Discovered in 1900 by local school teacher-amateur archeologist V. A. Babenko, this turned out to be a fabulously rich site of Khazar culture. Khazaria, located on the Eurasian steppes circa 650-950 AD, was archeologically important to the Russian empire because, in an age when theory argued that the transition from nomads to settlements was a sign of advancing civilization, the Khazars appeared to have done just that. Babenko presented a history of Saltovo at the 12th Archeological Congress in Kharkov, but focused on its later history as an important city in Sloboda Ukraine, only to lose its status under Catherine the Great. Although Babenko had made the discovery, initially more seasoned archeologists, A. M. Pokrovskii and Praskovia Uvarova excavated the first graves, 45 in all.
The capital of Golden Horde, founded by Batu-khan in the 1250s, near present-day Astrakhan. Moslem traveler Ibn Battuta wrote about its wide streets and beautiful bazaars in 1334. Khan Uzbek moved the capital to New Sarai in the Volgograd region circa 1350, but this city was destroyed by Timur the Great in 1395, in his war with Toktamysh.
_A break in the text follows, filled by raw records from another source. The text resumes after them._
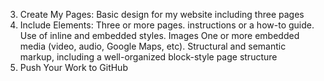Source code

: 3. Create My Pages:
Basic design for my website including three pages
4. Include Elements:
Three or more pages.
instructions or a how-to guide.
Use of inline and embedded styles.
Images
One or more embedded media (video, audio, Google Maps, etc).
Structural and semantic markup, including a well-organized block-style page structure
5. Push Your Work to GitHub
Known today as two sites, distinguished by “right-bank” and “left-bank” of the Don River, near the Tsimlyanskoe settlement excavated in the 1880s was a right-bank Khazar fortress, built in the 840s, a line of defense along the Silk Road by the Khazar Khaganate. The left-bank fortification is referred to as Sarkel, also the name of a nearby village. Inside the walls were found Khazar dwellings, rich and poor alike. The dry sandy soil permitted the preservation of numerous iron objects as well as ceramics formed on a potter’s wheel, including amphoras. The fortress was attacked in the 9th century, attested to by the skeletal remains of women and children; where were the men? Religious identity is also problematic, as Khazaria had adopted Judaism. The fortress was built with technical assistance from the Byzantines, who had left behind sufficient remnants that V. B. Antonovich characterized it as “Christian” in 1884. Grand Prince of Rus’ Sviatoslav Igorevich conquered it in 965, and the white stones inspired the renaming it “White Vezha.” Prince Vladimir Monomakh used it as a garrison, but the Polovtsy ravaged it in 1117. The white-stone blocks of the fortress stood until 1744, after which the walls were dismantled and used in the construction of the Starocherkasskaya fortress.
These stone statues date from the end of the 6th century until Islam conquered the Steppes in the 13th century.
The Maikop culture, ca. 3700 BC—3000 BC, was a major Bronze Age archaeological culture in the Kuban region of Southern Russia, extending from the Taman Peninsula at the Kerch Strait to near the modern border of Dagestan.